Though the purpose of Chapter 160A, Article 22 of the General Statutes is to promote the health, safety and welfare of the inhabitants of our State's urban areas, see N.C. Gen.Stat. § 160A-502 (1994), we are not unsympathetic with those whose property is taken by governmental action, even when that action is grounded in the greater public good and adequate compensation is paid. However,

[i]t is not for the courts to oversee the choice of the boundary line nor to sit in review on the size of a particular project area. Once the question of the public purpose has been decided, the amount and character of land to be taken for the project and the need for a particular tract to complete the integrated plan rests in the discretion of the legislative branch.

Berman v. Parker, 348 U.S. 26, 35-36, 75 S. Ct. 98, 103-04, 99 L. Ed. 27, 39 (1954). For the above reasons, the order of the trial court is affirmed.

Affirmed.

LEWIS, J., concurs.

GREENE, J., concurring in the result with a separate opinion.

GREENE, Judge, concurring in the result.

It is well settled that in the exercise of the power of eminent domain the courts have no authority to interfere or substitute their judgment for the judgment of the legislature with respect to "the selection of a project site." In re Housing Authority, 235 N.C. 463, 467, 70 S.E.2d 500, 502 (1952); Redevelopment Comm. v. Grimes, 277 N.C. 634, 640, 178 S.E.2d 345, 348-49 (1971); 26 Am.Jur.2d Eminent Domain § 111 (1966). The selection of the project site, however, must not be arbitrary and capricious and that issue is always for the courts; provided there are specific allegations raising that issue in the trial court. Housing Authority, 235 N.C. at 467, 70 S.E.2d at 502. Not only must the pleading allege that the taking is unconstitutional because it is arbitrary and capricious, but facts must also be alleged supporting the claim that the taking is arbitrary and capricious. See id. (specific allegations held sufficient to require court to address constitutional question); Housing Authority v. Wooten, 257 N.C. 358, 366, 126 S.E.2d 101, 106-07 (1962) (allegations held to be inadequate to raise constitutional question).

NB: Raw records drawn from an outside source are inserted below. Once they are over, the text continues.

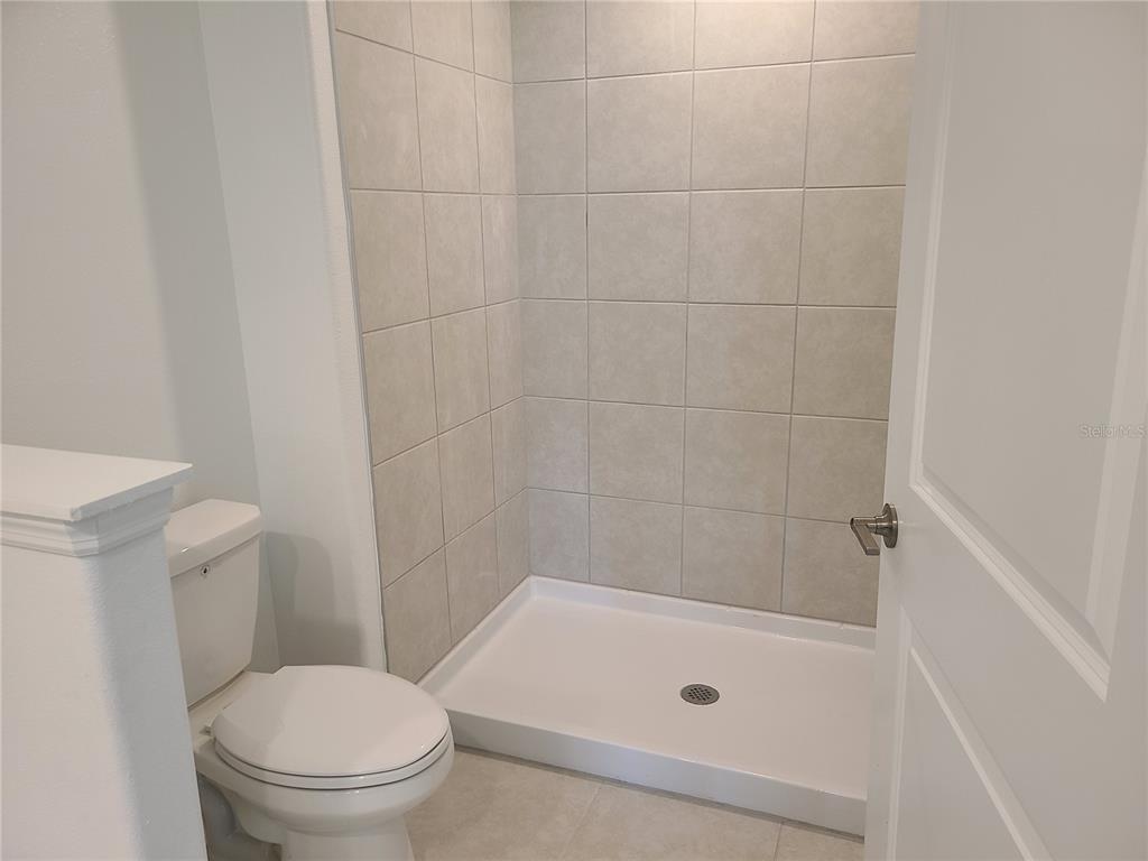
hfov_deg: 67.3
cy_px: 430
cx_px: 574
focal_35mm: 26
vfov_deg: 53.1
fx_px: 862
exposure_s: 1/60
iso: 100
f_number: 1.8
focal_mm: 5.4
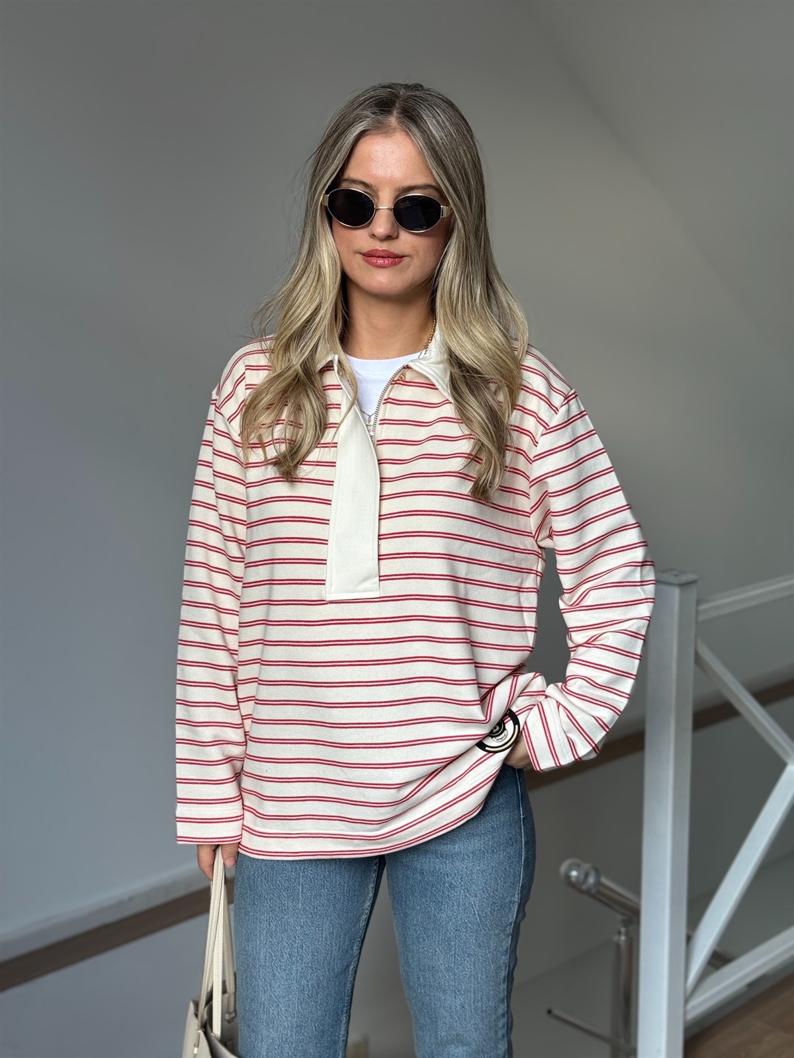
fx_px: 1468
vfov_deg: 39.7
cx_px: 397
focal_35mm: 48
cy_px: 529
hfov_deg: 30.3
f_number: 1.78
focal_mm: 6.76
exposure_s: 1/121
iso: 50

In this case, the defendants allege in their answer to the complaint for condemnation that the taking of the property is "unconstitutional." No basis is asserted for the allegation that the taking is unconstitutional.[1] The trial court found as a fact and concluded *122 as a matter of law that the "blanket allegation of an unconstitutional taking is inadequate and insufficient to allege an unconstitutional taking." I agree. Because the allegations are inadequate to raise the issue of whether the taking is arbitrary and capricious, it is not necessary for this Court to address the issue of whether the taking is arbitrary and capricious. For this reason I concur with the majority in affirming the order of the trial court.

NOTES

[1] The defendants argue in their brief that because the Commission chose to condemn some of the property in the blighted area and not all of the property, and did so without any explanation, the action was necessarily arbitrary and capricious. I would not address this argument because there are no allegations in the pleadings to support it.